Non è cosa da tutti pubblicare il proprio disco d’esordio su Monkeytown (l’etichetta dei Modeselektor, quella su cui sono usciti tutti gli album dei Moderat, per capirci), e a colpire ancor di più è che gli artisti in questione siano tre sbarbatelli berlinesi. Non fatevi ingannare dalle apparenze, però, perché i Fjaak sanno il fatto loro: tra il forte legame sonoro con la madrepatria Germania e sapienti manipolazioni di macchine analogiche, il talento del trio emerge nei crudi ma ricercati interstizi percussivi che tanto devono alla techno anni ’90.

Spnd Ballet e Sixteen Levels hanno il compito di aprire l’omonimo lavoro tra synth eterei e beat spezzati di ottima fattura che però non fanno ancora danzare. Ci pensa Wolves, primo singolo estratto, a infuocare il dancefloor con melodie tagliate al minimo e una 909 spinta all’estremo, proprio come era tradizione un paio di decenni fa. Sullo stesso trend da clubbing tirato c’è la pregevolissima doppietta dal titolo teutonico, e non a caso date le sonorità dei pezzi: Das Programm e Gewerbe 15. Nella prima, melodie robotiche e arpeggiatori ipnotici cercano spazio su violenti quattro quarti scanditi da kick e snare che colpiscono dritti al petto; nella seconda, rincorse soniche dal vago retrogusto sinistro sono spezzate da un basso e da piatti gradevolmente molesti, dove a dominare la scena è però sempre e comunque la cassa, come il galateo della techno richiede.
Tomorrow è una piacevole parentesi ambient, e molto azzeccata è anche la scelta di inserire sul formato fisico Against The Clock, traccia figlia dell’omonima serie dedicata di FACT magazine a cui i tre hanno partecipato.
Uscire su Monkeytown ha poi un buon vantaggio: i featuring altolocati.
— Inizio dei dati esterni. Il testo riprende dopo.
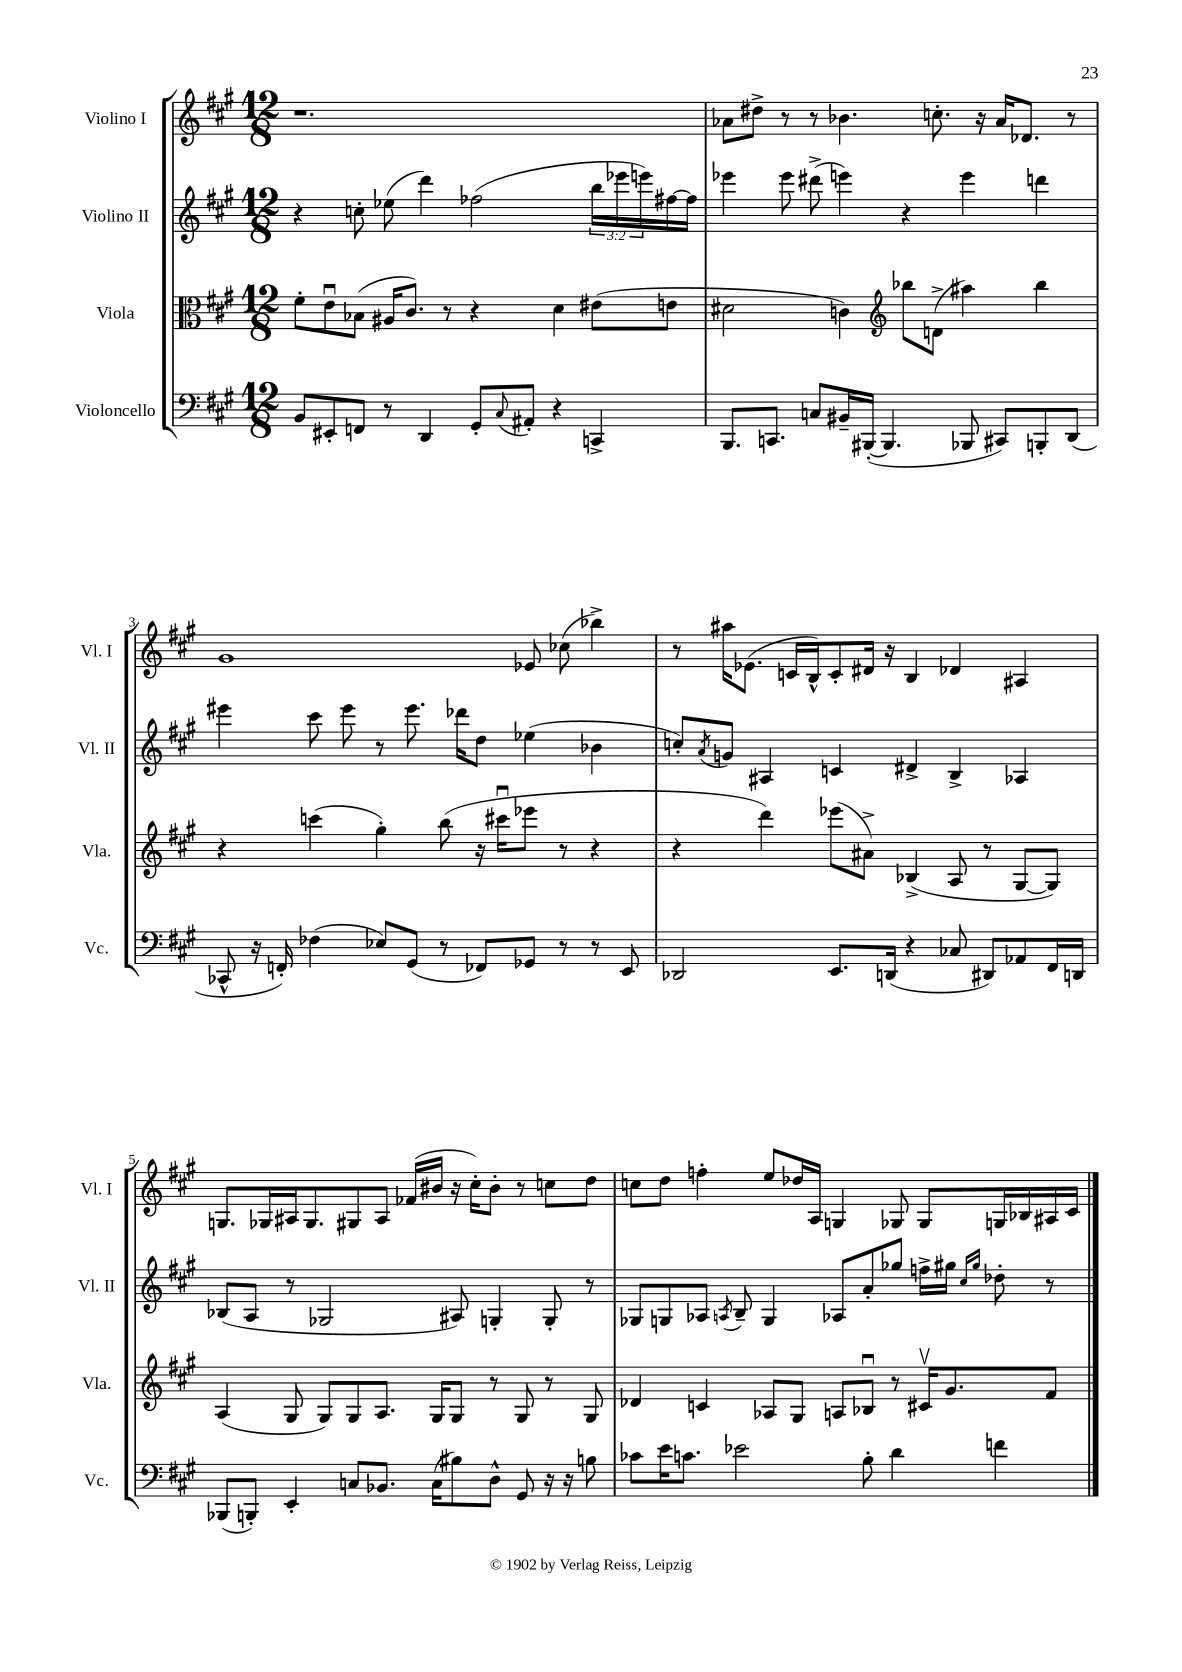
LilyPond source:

<<
\new StaffGroup <<
\new Staff = "s0" \with { instrumentName = "Violino I" shortInstrumentName = "Vl. I" } {
    \clef treble \key a \major \numericTimeSignature \time 12/8
    r1. |
    aes'8 dis''8-> r8 r8 bes'4. c''8.-. r16 aes'16 des'8. r8 |
    gis'1 ees'8 ces''8( bes''4->) |
    r8 ais''16 ees'8.( c'16 b16-^) c'8-. dis'16 r16 b4 des'4 ais4 |
    g8. ges16 ais16 ges8. gis8 ais8 fes'16( bis'16 r16 cis''16-.) bis'8-. r8 c''8 d''8 |
    c''8 d''8 f''4-. e''8 des''16 a16 g4 ges8 ges8 g16 bes16 ais16 cis'16 \bar "|." |
}
\new Staff = "s1" \with { instrumentName = "Violino II" shortInstrumentName = "Vl. II" } {
    \clef treble \key a \major \numericTimeSignature \time 12/8 \override Staff.TupletNumber.text = #tuplet-number::calc-fraction-text
    r4 c''8-. ees''8( d'''4) fes''2( \tuplet 3/2 { b''16 ees'''16 e'''16) } fis''16~ fis''16 |
    ees'''4 ees'''8 dis'''8->( e'''4) r4 e'''4 d'''4 |
    eis'''4 cis'''8 eis'''8 r8 eis'''8. des'''16 d''8 ees''4( bes'4 |
    c''8-.) \acciaccatura { a'8 } g'8 ais4 c'4 dis'4-> b4-> aes4 |
    bes8( a8 r8 ges2 ais8) g4-. g8-. r8 |
    ges8 g8 aes8 \acciaccatura { a8 } b8-- g4 aes8 a'8-. ges''8 f''16-> gis''16 \grace { cis''16 gis''16 } des''8-. r8 \bar "|." |
}
\new Staff = "s2" \with { instrumentName = "Viola" shortInstrumentName = "Vla." } {
    \clef alto \key a \major \numericTimeSignature \time 12/8
    fis'8-. e'8\downbow bes8( ais16 cis'8.) r8 r4 d'4 eis'8( e'8 |
    dis'2 c'4) \clef treble bes''8 d'8->( ais''4) bes''4 |
    r4 c'''4( gis''4-.) b''8( r16 cis'''16\downbow ees'''8 r8 r4 |
    r4 d'''4) ees'''8( ais'8->) bes4->( a8 r8 gis8~ gis8) |
    a4( gis8 gis8) gis8 a8. gis16 gis8 r8 gis8 r8 gis8 |
    des'4 c'4 aes8 gis8 a8 bes8\downbow r8 cis'16\upbow gis'8. fis'8 \bar "|." |
}
\new Staff = "s3" \with { instrumentName = "Violoncello" shortInstrumentName = "Vc." } {
    \clef bass \key a \major \numericTimeSignature \time 12/8
    b,8 eis,8-. f,8 r8 d,4 gis,8-. \appoggiatura { cis8 } ais,8-. r4 c,4-> |
    b,,8. c,8. c8 bis,16-- bis,,16~-.( bis,,4. bes,,8 cis,8) b,,8-. d,8( |
    ces,8-^ r16 f,16-.) fes4( ees8) gis,8( r8 fes,8) ges,8 r8 r8 e,8 |
    des,2 e,8. d,16( r4 ces8 dis,8) aes,8 fis,16 d,16 |
    bes,,8( b,,8-.) e,4-. c8 bes,8. c16( bis8) d8-^ gis,8 r16 r16 b8 |
    ces'8 e'16 c'8. ees'2 b8-. d'4 f'4 \bar "|." |
}
>>
>>
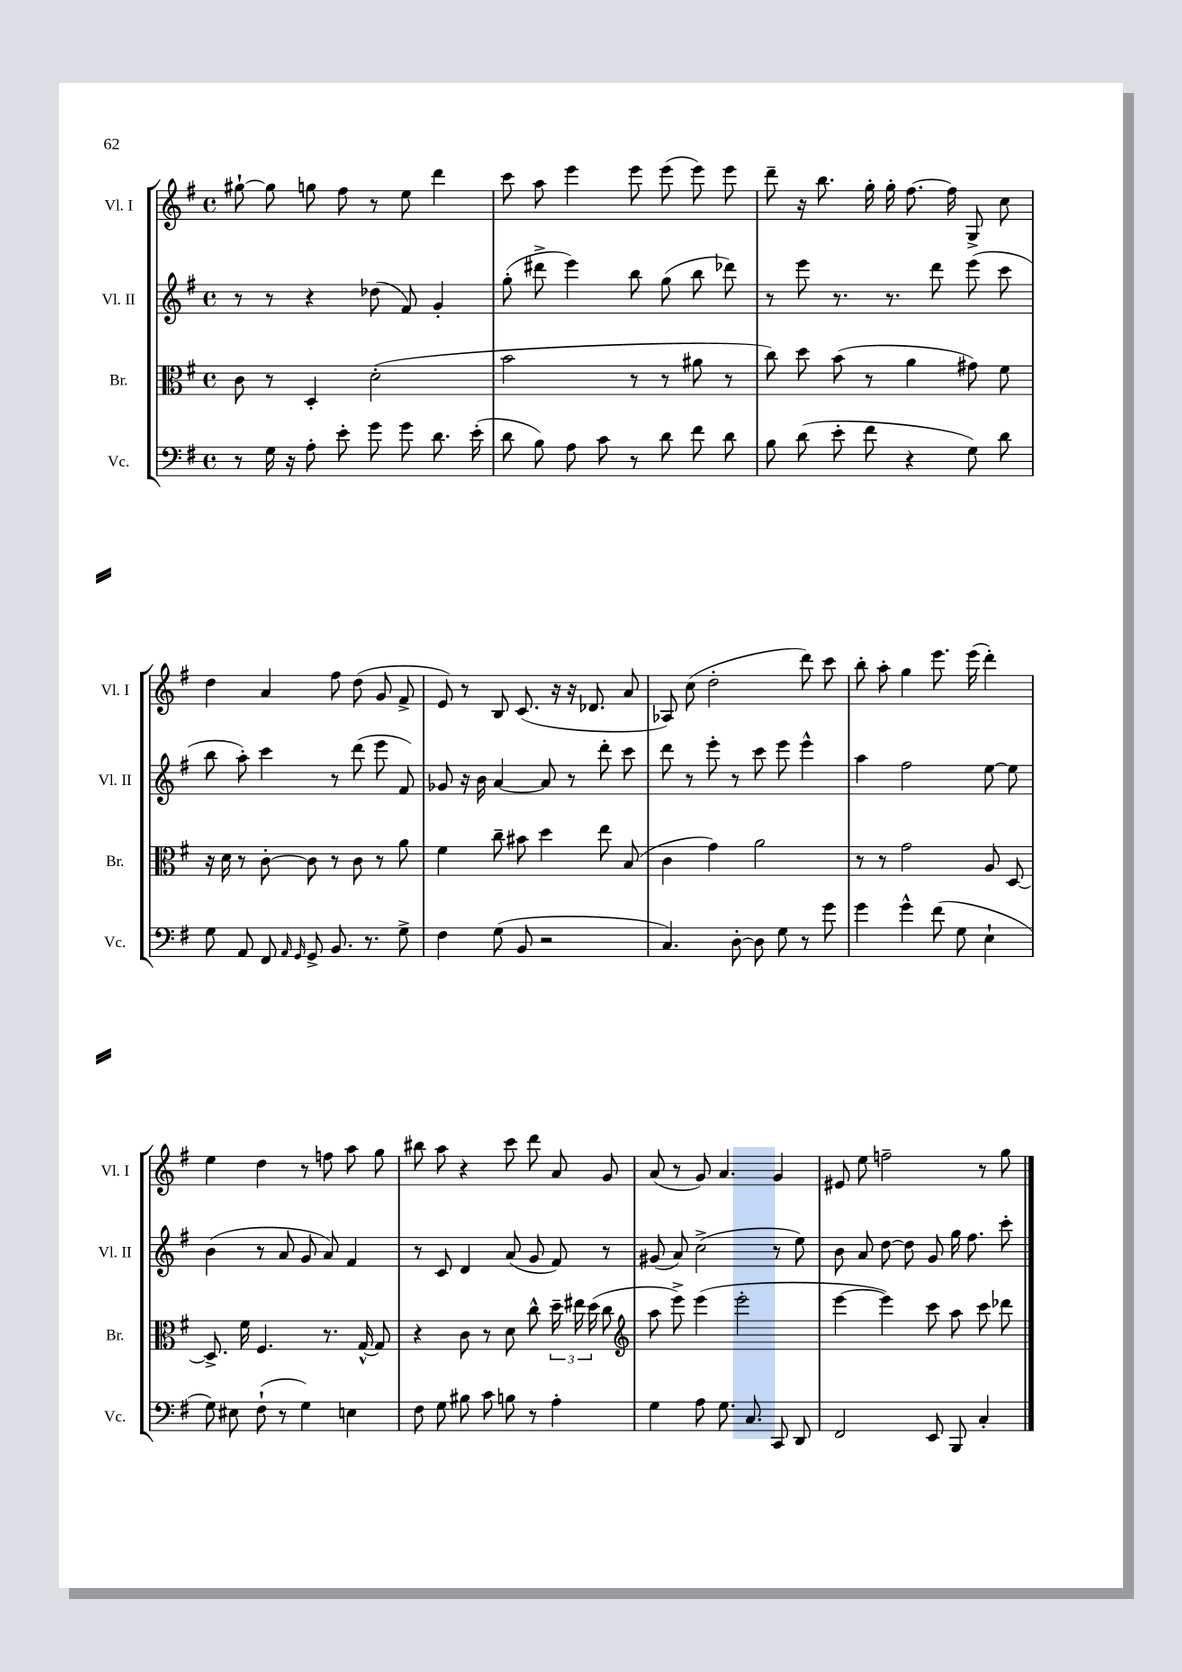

**kern	**kern	**kern	**kern
*staff4	*staff3	*staff2	*staff1
*clefF4	*clefC3	*clefG2	*clefG2
*k[f#]	*k[f#]	*k[f#]	*k[f#]
*M4/4	*M4/4	*M4/4	*M4/4
*met(c)	*met(c)	*met(c)	*met(c)
8r	8c	8r	[8gg#`
16G	8r	8r	8gg#]
16r	.	.	.
8A'	4D'	4r	8gg
8e'	.	.	8ff#
8g	(2d'	(8dd-	8r
8g	.	8f#)	8ee
8.d	.	4g'	4ddd
(16e'	.	.	.
=	=	=	=
8d	2b	(8gg'	8ccc
8B)	.	8ddd#^	8aa
8A	.	4eee)	4eee
8c	.	.	.
8r	8r	8bb	8eee
8d	8r	(8gg	(8eee
8f#	8a#	8bb	8eee)
8d	8r	8ddd-)	8eee
=	=	=	=
8B	8cc)	8r	8ddd~
(8d	8dd	8eee	16r
.	.	.	8.bb
8e'	(8b	8.r	.
8f#	8r	.	16gg'
.	.	8.r	16gg'
4r	4a	.	[8.ff#
.	.	8ddd	.
.	.	.	16ff#]
8G)	8g#)	(8eee	8G^
8d	8f#	8ccc	8cc
=	=	=	=
8G	16r	8bb	4dd
.	16d	.	.
8AA	8r	8aa')	.
8FF#	[8c'	4ccc	4a
16qqAA	.	.	.
16qqGG	.	.	.
8GG^	8c]	.	.
8.BB	8r	8r	8ff#
.	8c	(8ddd	(8dd
8.r	.	.	.
.	8r	8eee	8g
8G^	8a	8f#)	8f#^
=	=	=	=
4F#	4f#	8g-	8e)
.	.	16r	8r
.	.	16b	.
(8G	8cc~	[4a	8B
8BB	8b#	.	(8.c
2r	4dd	8a]	.
.	.	.	16r
.	.	8r	16r
.	.	.	8.d-
.	8ee	8ddd'	.
.	(8B	8ccc	8a
=	=	=	=
4.C)	4c	8ddd	8A-)
.	.	8r	(8cc
.	4g)	8eee'	2dd'
[8D'	.	8r	.
8D]	2a	8ccc	.
8G	.	8eee	.
8r	.	4eee^^	8ddd)
8g	.	.	8ccc
=	=	=	=
4g	8r	4aa	8bb'
.	8r	.	8aa'
4g^^	2g	2ff#	4gg
(8f#	.	.	8.eee
8G	.	.	.
.	.	.	(16eee
4E`	8A	[8ee	4ddd')
.	[8D	8ee]	.
=	=	=	=
8G)	8.D^]	(4b	4ee
8E#	.	.	.
.	16f#	.	.
(8F#`	4.F#	8r	4dd
8r	.	8a	.
4G)	.	8g	8r
.	8.r	8a)	8ff
4E	.	4f#	8aa
.	[16G^^	.	.
.	8G]	.	8gg
=	=	=	=
8F#	4r	8r	8bb#
8G	.	8c	8aa
8B#	8c	4d	4r
8c	8r	.	.
8B	8d	(8a	8ccc
8r	8cc^^	8g	8ddd
4A'	24dd~	8f#)	8a
.	24ee#	.	.
.	(24dd	.	.
.	8cc	8r	8g
=	=	=	=
*	*clefG2	*	*
4G	8aa	(8g#	(8a
.	8eee^)	8a)	8r
8A	(4eee	(2cc^	8g)
8.G	.	.	4.a
.	2eee'	.	.
8.C	.	.	.
8CC	.	8r	4g
8DD	.	8ee)	.
=	=	=	=
2FF#	[4eee	8b	8e#
.	.	8a	8ee
.	4eee])	[8dd	2ff~
.	.	8dd]	.
8EE	8ccc	8g	.
8BBB	8aa	16gg	.
.	.	8.ff#	.
4C'	8ccc	.	8r
.	8ddd-	8ccc'	8gg
==	==	==	==
*-	*-	*-	*-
Offline con Rødhåd è una nenia delineata da rintocchi oscuri e un beat ossessivo, un paio di loop pregiati che però, purtroppo, non decollano mai, lasciandoci lì con un senso di triste incompiutezza. Non poteva mancare anche una collaborazione con i padrini Modeselektor: Fjkslktr ripropone quei beat che per tutto l’ascolto si sono fatti apprezzare intersecandoli a glitch violenti e synth più marcati, per una volta, protagonisti.

Non fatevi ingannare dalle apparenze, di nuovo, perché Fjaak è un debut solido, coeso, riuscito. Di tanto in tanto qualche intreccio melodico più sofisticato avrebbe giovato all’ascolto, ma è innegabile che il disco sia costellato di dancefloor bangers. Se è palese che il trio prenda molto in prestito dalla storia della musica di genere, è pur vero che riesca anche a rimettere il tutto in gioco oggi, con una cura sonora che denota una grande maturità artistica e che fa ben sperare per il futuro.